Brief history of SharePoint at my workplace

SharePoint has a significant presence at my workplace. Everyone have daily contact with SharePoint and it is being used for a number of things including but not limited to meeting management, document management, institutional planning, and specialised applications. We are one of the early adopters of the product in the Australian Higher Education sector and we started using the first version since the product inception in 2001.

Current State

SharePoint is now a core system of my university. It is the platform that provides a front-of-house presentation layer for many of our key organisational applications, for example, the data warehouse and business intelligence platforms. We have a centralised SP platform architecture where there is only one SharePoint farm for the whole University with multiple site collections that mirror the organisational chart. Each division of the university has their own site collection (or intranet).

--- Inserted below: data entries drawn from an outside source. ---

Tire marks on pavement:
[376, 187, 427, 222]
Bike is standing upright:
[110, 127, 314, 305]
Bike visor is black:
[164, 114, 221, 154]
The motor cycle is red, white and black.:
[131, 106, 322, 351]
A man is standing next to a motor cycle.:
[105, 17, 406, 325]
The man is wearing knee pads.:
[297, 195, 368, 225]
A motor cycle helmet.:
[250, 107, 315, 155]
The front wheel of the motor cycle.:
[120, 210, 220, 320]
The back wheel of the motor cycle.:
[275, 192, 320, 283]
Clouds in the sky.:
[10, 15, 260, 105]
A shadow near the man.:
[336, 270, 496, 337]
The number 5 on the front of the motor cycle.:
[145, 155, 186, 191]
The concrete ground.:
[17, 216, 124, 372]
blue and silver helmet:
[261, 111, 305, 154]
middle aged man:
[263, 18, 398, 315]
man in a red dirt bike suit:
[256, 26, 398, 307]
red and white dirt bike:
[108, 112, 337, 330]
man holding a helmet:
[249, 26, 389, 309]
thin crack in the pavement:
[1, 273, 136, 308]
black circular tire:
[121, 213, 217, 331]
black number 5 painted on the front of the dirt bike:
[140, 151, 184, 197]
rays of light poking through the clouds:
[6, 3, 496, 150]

My university is using the collaboration functionalities of SharePoint in a number of key business processes – many as innovative initiatives. Not all are done by the central area that manages SP but by many staff across the university. SharePoint is pervasive at the workplace with different levels of users including power users, advanced users, and knowledge workers.

One of the reasons why SP has been successfully adopted at the University is our SP training regime. We have all the different levels of training targeting specific groups of end-users – readers, contributors, administrators, and site collection administrators. These training are done in IT laboratory training facilities and are offered in a three-month cycle.

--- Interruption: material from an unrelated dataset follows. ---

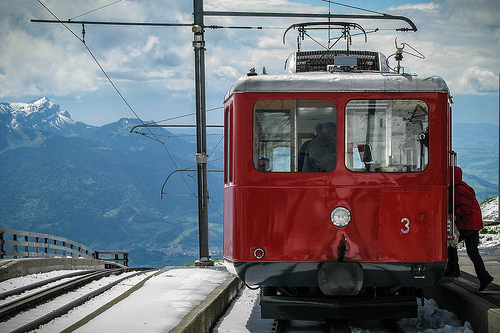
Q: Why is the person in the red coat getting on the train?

SharePoint practical applications

Here are some of SharePoint applications that we are using in the University with a brief description of what they are and the specific SP functionalities that are used in their development.

  • Audit Findings: Audit finding is an application on SharePoint where our Internal Audit Office is using to manage the implementation of findings of an audit. The key SP functionalities that we are using here are lists and SharePoint Designer workflow.
  • Project Management Framework: This application is used to manage how projects are conducted in the university. It is a redevelopment of the framework that was built previously with the SP2007 platform.
  • Course Specification: This application manages the operations involved in producing and the modification of course specifications. The app heavily uses InfoPath forms as well as a customised SharePoint Designer workflow.
  • Grade Distribution Analysis: The GDA application was designed as a tool that academics use to analyse their grade distributions, comparing current offerings to the historical grade distributions (typically 3 years). This has a real time collaboration mechanism allowing academics to comment on their analyses as they mark their exams.
  • Exam Preparation: The exam paper site is the facility that all academics use to prepare their exam paper for semester exams. It is a collaboration environment in which teaching team (examiner, moderator, etc) collaborate for the creation, review and approval of exam paper for courses. The features used are libraries and lists and custom-made workflows.

Summary

The reasons why SharePoint has been successfully deployed at my workplace are:

  • It has a right fit in our IT environment (windows PCs, windows servers, exchange, MS office, Active Directory,  SQL servers);
  • Executive support (One DVC is quite a champion of SP but so do are other execs);
  • IT Division Support;
  • A good training regime;
  • The right governance model; and
  • A good support framework.

If you are (or planning on) rolling out SharePoint at your own workplace, the above are some of the key success factors that you should be aiming for.